Od wydania Zikuli 1.0 minął już tydzień, a my wciąż nie mamy tłumaczenia. I niestety zapowiada się, że szybko mieć nie będziemy. Dlaczego? Przecież prawie wszystko jest przetłumaczone, gotowe...
Otóż niestety tłumaczenie, które jest w Translatorze dalekie jest od gotowości. W niedzielę zaktualizowałem angielskie pliki źródłowe do tych z Zikuli 1.0 i przeglądam od początku wszystkie pliki. To, co znajduję wśród "tłumaczeń" woła o pomstę do nieba.
Podstawowa uwaga, jaka się nasuwa to to, że niektórzy tłumaczą teksty w kompletnym oderwaniu od kontekstu, w jakim one występują! Czy to takie trudne w jednej zakładce otworzyć Translator a w drugiej lokalną kopię PostNuke (znaczy się już Zikulę) i sprawdzać co dany tekst znaczy? Chyba nie takie trudne.
Inną, za to na prawdę skandaliczną, sprawą jest to, że udało mi się w tłumaczeniach trafić na teksty, wyglądające na żywcem wklejone z jakichś translatorów (sprawdzałem jeden taki "kwiatek" w google translator - słowo w słowo się zgadza...). Nawet jeśli to przypadkowa zbieżność to trzeba się zastanowić nad jakością takiego tłumaczenia. Jeśli nasze "tłumaczenie" ma być "by Google Translate" to szkoda naszego wysiłku. Użytkownik sobie sam może przetłumaczyć angielski oryginał. I będzie miał większe szanse na zrozumienie tekstu.

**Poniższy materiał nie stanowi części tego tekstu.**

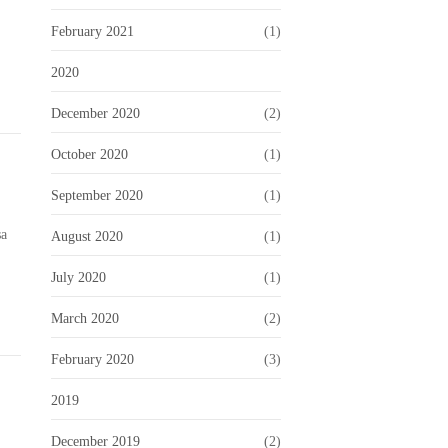
February 2021
(1)
2020
December 2020
(2)
October 2020
(1)
September 2020
(1)
sa
August 2020
(1)
July 2020
(1)
March 2020
(2)
February 2020
(3)
2019
December 2019
(2)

Gorąco zapraszam wszystkich chętnych do tłumaczeń. Wciąż jeszcze wiele pracy zostało do przygotowania polskiej paczki językowej dla Zikuli 1.0 i każda para rąk się przyda. Ale jeśli ktoś nie ma zamiaru robić tego porządnie - lepiej niech sobie daruje.
Ja ani razu nie uzyłem Thumbnail. Zatem tłumaczenie jest raczej "na sucho". I dopiero dość długie obcowanie z nim może zaowocować tym właściwym. Moim zdaniem jakiekolwiek tłumaczenie w tym przypadku jest na miejscu.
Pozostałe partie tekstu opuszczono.